__Working data__.
= = = =
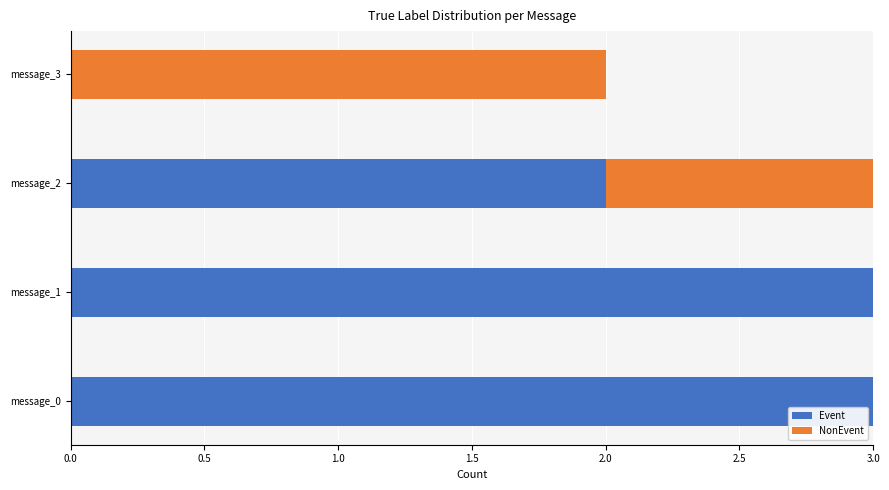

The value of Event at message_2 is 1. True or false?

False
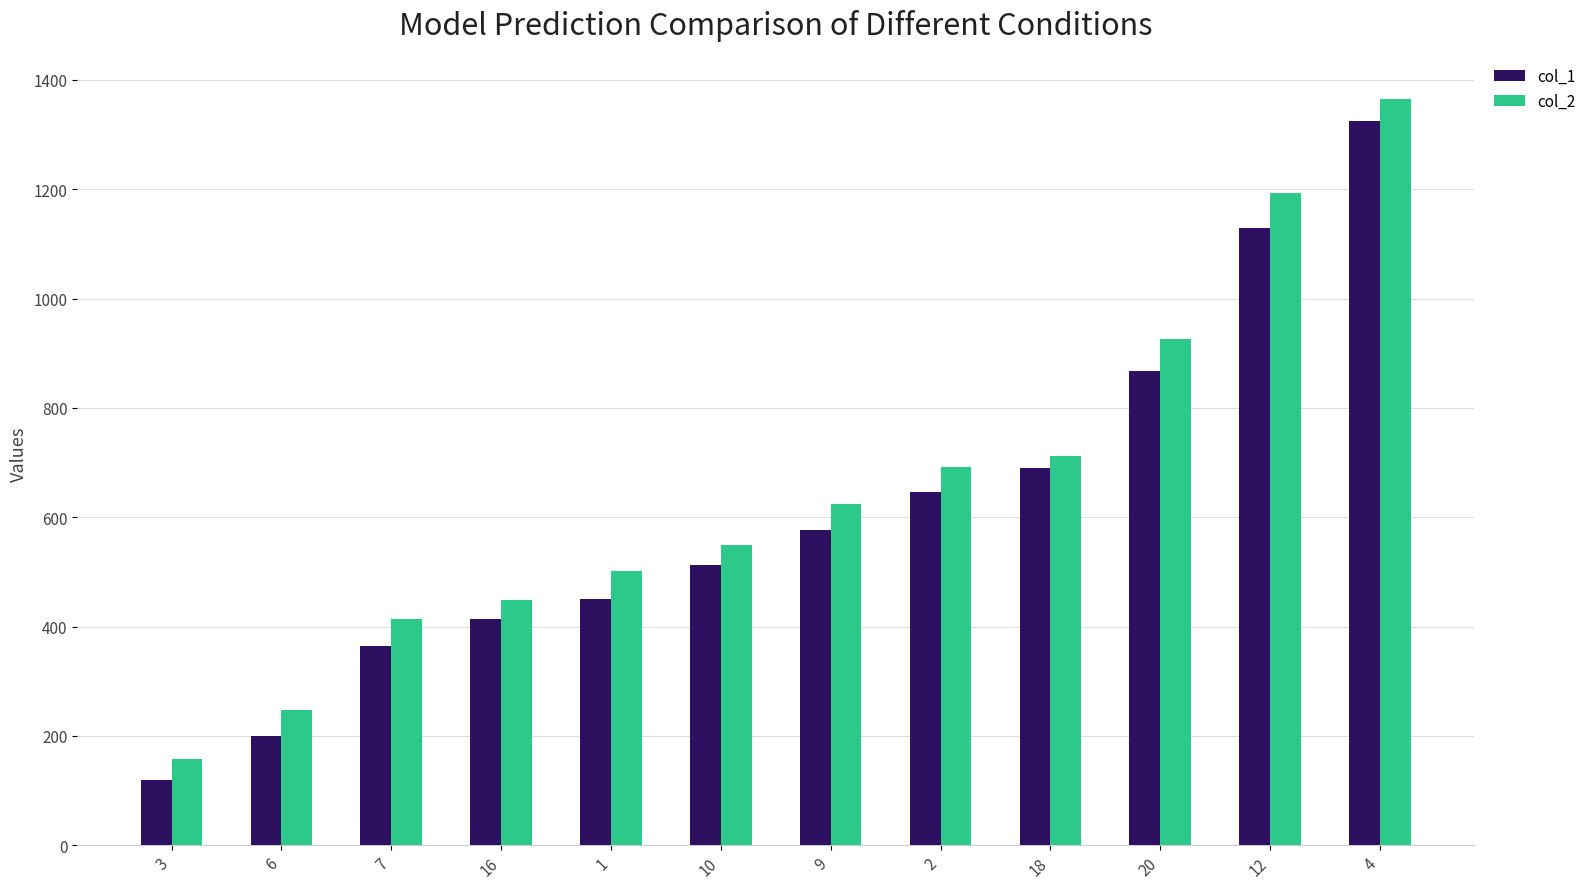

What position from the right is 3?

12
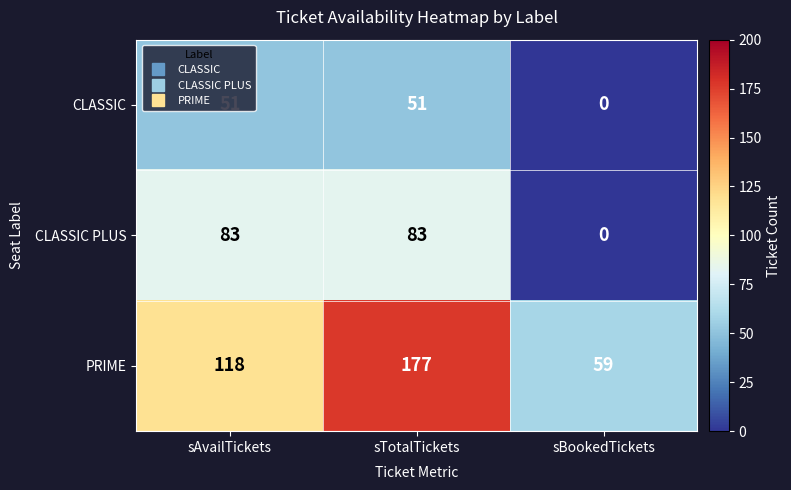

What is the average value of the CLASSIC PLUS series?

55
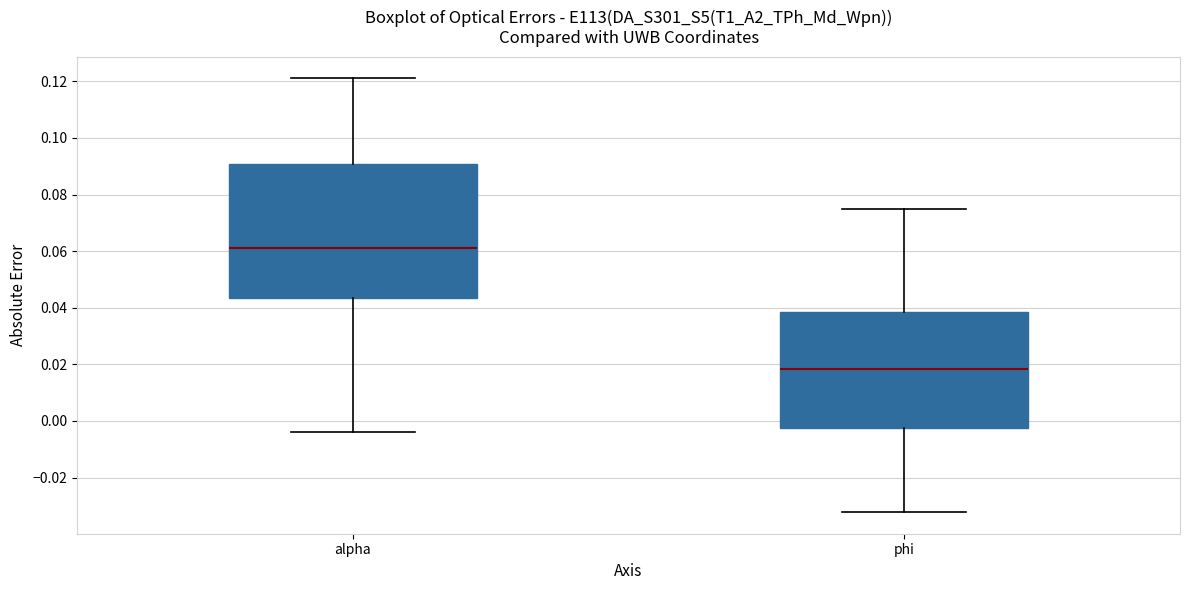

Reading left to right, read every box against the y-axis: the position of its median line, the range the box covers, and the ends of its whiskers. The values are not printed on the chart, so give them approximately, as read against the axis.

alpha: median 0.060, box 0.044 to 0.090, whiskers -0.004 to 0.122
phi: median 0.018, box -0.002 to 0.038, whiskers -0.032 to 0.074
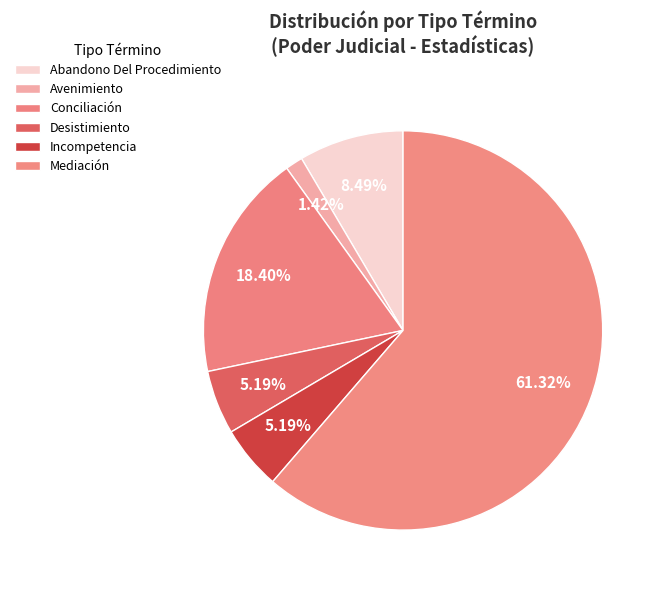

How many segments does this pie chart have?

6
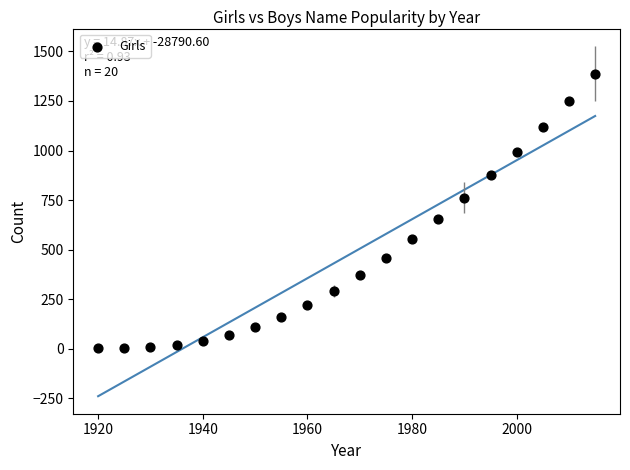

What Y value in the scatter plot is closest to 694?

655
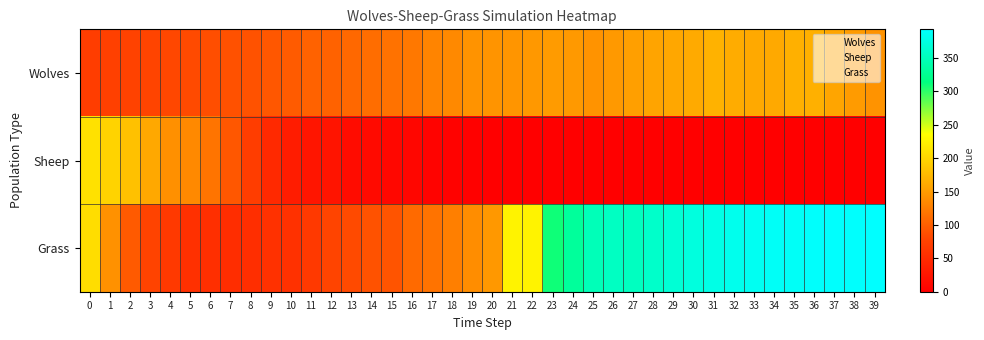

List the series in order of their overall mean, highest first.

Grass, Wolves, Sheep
= = = =
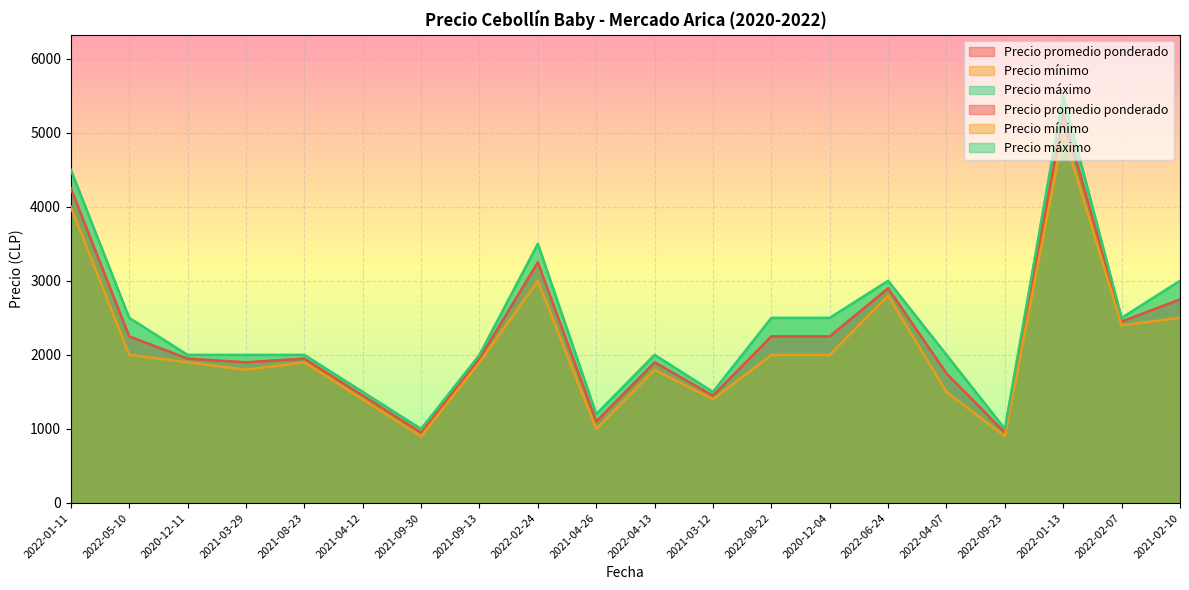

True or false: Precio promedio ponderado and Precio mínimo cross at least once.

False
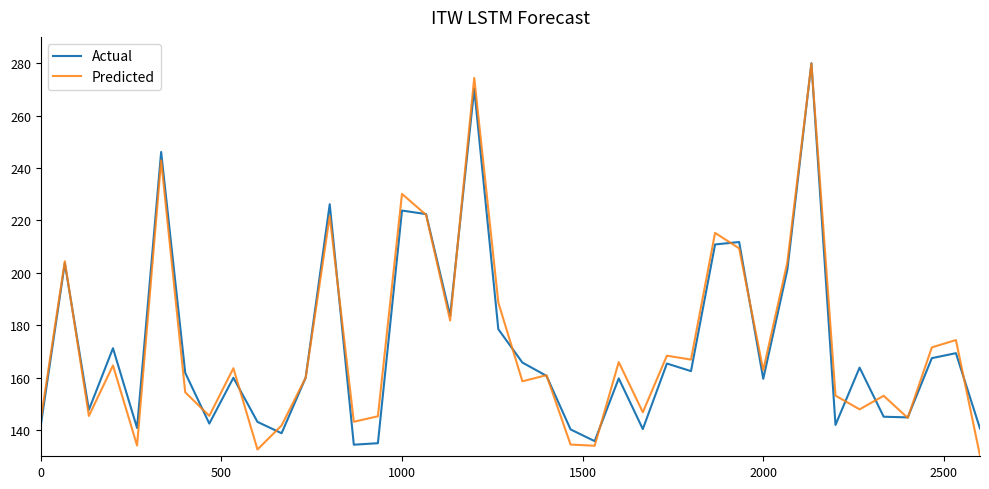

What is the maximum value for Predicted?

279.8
= = = =
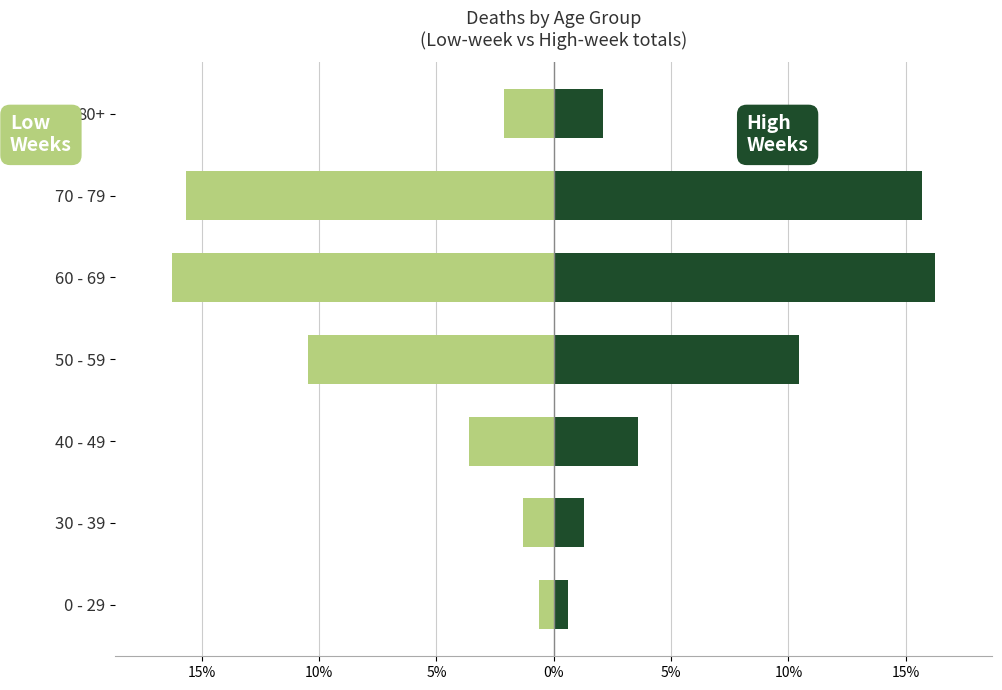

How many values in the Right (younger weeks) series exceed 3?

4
= = = =
__Directive__. Count the lines in the entries above that contain the word "values", with case counting. Reply with the number only.

__Problem solution__. 2